The effect of affective corrective feedback variation in Web-based instruction on community college student satisfaction and retention
Pamela Beth Andreatta, University of San Francisco, United States
University of San Francisco . Awarded
Students in web-based learning environments receive feedback about their performance principally through a system of text-based messages that are sent through some form of electronic communication. These feedback messages lack the non-verbal visual cues that serve to establish context, present affective information, and provide motivational support to students in the learning environment. Student motivation is an important factor influencing student satisfaction with web-based learning environments; therefore, feedback messages that contain affective information may increase student satisfaction with web-based instruction.

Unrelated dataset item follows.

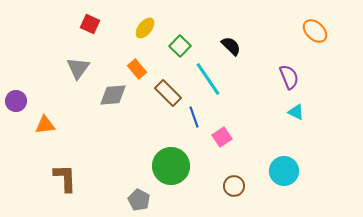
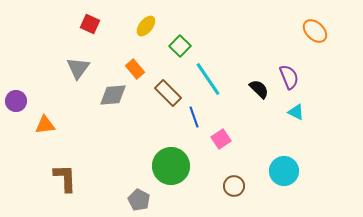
yellow ellipse: moved 1 px right, 2 px up
black semicircle: moved 28 px right, 43 px down
orange rectangle: moved 2 px left
pink square: moved 1 px left, 2 px down
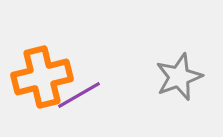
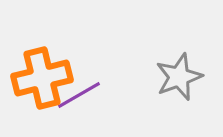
orange cross: moved 1 px down
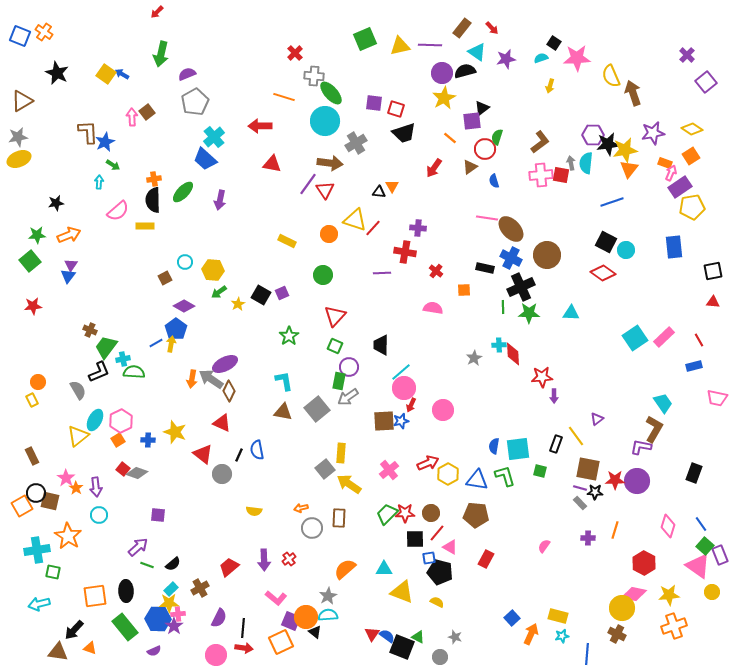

The purpose of the research was to examine the influences of three forms of affective feedback (no affective feedback, supportive language, and supportive language with emoticons) on student satisfaction and retention in community college web-based courses that used text-based feedback. A quasi-experimental in situ methodology was used with a sample of 109 students enrolled in actual web-based instruction. Pre- and post-treatment surveys were used to collect the data from students via the Internet.
The differences between means for the variations in affective feedback on student satisfaction and student retention did not reach statistical significance. The results of stepwise multiple regression analyses to examine the interrelationships among eight predictor variables (type of affective feedback, computer and Internet self-efficacy, external feedback propensity, internal feedback propensity, internal feedback ability, gender, native English language, and ethnicity) and the variables student satisfaction and retention, revealed significant predictors (external feedback propensity, type of affective feedback, internal feedback ability, gender) for student satisfaction. The results of ancillary analyses to examine sub-group differences suggested that white and male students, and students with high external feedback propensity and high computer and Internet self-efficacy, were more influenced by supportive language affective feedback than the other two feedback treatments. Results also suggested that students who had previous successful experience with web-based instruction were more positively affected by the inclusion of affective feedback than students who had no prior experience.
The implications of this research suggest that instructors provide affective feedback in the form of supportive language to all students because, while it does not positively influence all students, it may influence particular subgroups and does not appear to negatively impact the others.
Andreatta, P.B. The effect of affective corrective feedback variation in Web-based instruction on community college student satisfaction and retention. Ph.D. thesis, University of San Francisco.